Thursday, August 12, 1999 Published at 14:27 GMT 15:27 UK
Troubled past of Africa's first republic
Liberia has been returning to normality after years of civil war
By BBC News Online's David Stead
For much of the last 20 years Liberia has been one of the most unstable countries in Africa.
Plagued since the early 1980s by coup attempts and later by civil conflict its economic assets were squandered and rival ethnic fighters outdid each other in brutal savagery.
But two years ago, when Charles Taylor was elected President and included former rivals in his administration, it seemed better times were ahead.
Liberia has always prided itself on being the first independent republic in Africa - it shares with Ethiopia the distinction of being the only African state not to be directly colonised.
Its once flourishing economy relied on exports of rubber, coffee and cocoa and it also has important iron ore, diamond and gold mines.
But much of the country's wealth was plundered during the years of fighting and the government is struggling to regain economic stability.
The settlers formed an Americo-Liberian elite which dominated the country through the long presidencies of William Tubman and William Tolbert.
The wide disparity between the wealthy coastal elites and the rest of the population created civil disunity sparking a military coup led by a member of the Krahn ethnic group, Master Sergeant Samuel Doe in 1980.
President Tolbert was killed and 16 of his senior officials were publicly executed.
Doe promised a return to civilian rule and won a disputed election in 1985, however, he failed to win international acceptance and faced internal insecurity.
On Christmas Eve, 1989, Charles Taylor and his National Patriotic Front of Liberia (NPFL) began a rebel assault from the north-eastern province of Nimba - reaching Monrovia by September 1990.
Three armed groups competed for Monrovia - the NPFL, a breakaway group led by Prince Yormie Johnson and the Armed Forces of Liberia - AFL - remnants of Doe's army.
It was Prince Johnson's forces which captured Doe, and savagely hacked him to death.
From 1990 onwards there was an escalation of war in Liberia, with new rebel groups establishing powerbases throughout the country.
An African peace-keeping force - ECOMOG - of mainly Nigerian soldiers secured Monrovia and made it a relatively safe haven for civilians but rebel groups continued to control wide swathes of land outside the capital.
Charles Taylor established a rival administration in the central town of Gbarnga, complete with its own currency.
New rebel groups
Continued efforts at establishing peace and re-uniting the country failed and a new rebel movement, the United Liberation Movement of Liberia - ULIMO emerged to challenge the NPFL.
The movement later split into two - ULIMO J - led by Roosevelt Johnson, which was mainly Krahn and ULIMO K, led by Alhaji Kromah, which was principally Mandingo.
By 1993 another armed faction had emerged - the Liberia Peace Council (LPC) which battled the NPFL in south-eastern Liberia.
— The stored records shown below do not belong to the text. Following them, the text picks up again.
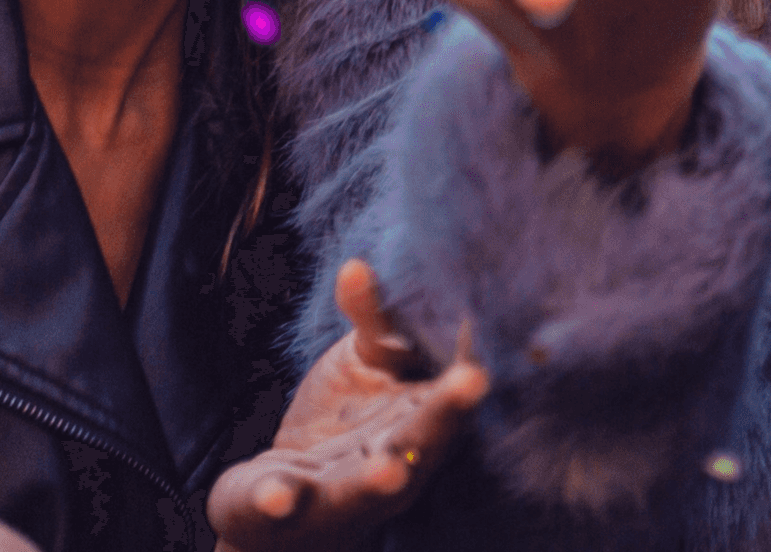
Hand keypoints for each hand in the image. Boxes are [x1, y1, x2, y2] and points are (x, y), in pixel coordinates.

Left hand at [208, 260, 489, 548]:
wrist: (285, 503)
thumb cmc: (344, 424)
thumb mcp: (366, 364)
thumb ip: (370, 321)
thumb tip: (355, 265)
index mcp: (422, 419)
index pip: (458, 387)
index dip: (476, 361)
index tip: (491, 331)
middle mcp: (397, 460)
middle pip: (428, 435)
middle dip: (448, 410)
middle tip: (475, 380)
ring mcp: (344, 489)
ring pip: (369, 486)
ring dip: (382, 478)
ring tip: (387, 469)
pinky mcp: (288, 505)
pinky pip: (284, 504)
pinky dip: (279, 500)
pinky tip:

Against a background of painfully slow negotiations and numerous attempts to reach some kind of power-sharing agreement atrocities continued on all sides. Each step towards peace seemed to reach an impasse resulting in renewed conflict.
In April 1996, fighting erupted in central Monrovia and 40 Lebanese and 25 Nigerians were seized as US warships headed for the region
Although hostilities continued the ceasefire generally held and rebel fighters slowly began to disarm, returning to Monrovia after years in the bush.
After many last minute hitches on 19 July 1997 Liberia finally went to the polls - with Charles Taylor securing an outright victory.
Shortly after his inaugeration, President Taylor accused ULIMO-K of re-assembling in Sierra Leone with the aim of destabilising his government.
Monrovia, after several troubled years, is now essentially calm, but the government still has much to do to make Liberia an economically effective and politically stable nation.
The porous borders of troubled west African countries, populated by displaced people and disgruntled former rebels are likely to prove a source of ferment for the forseeable future.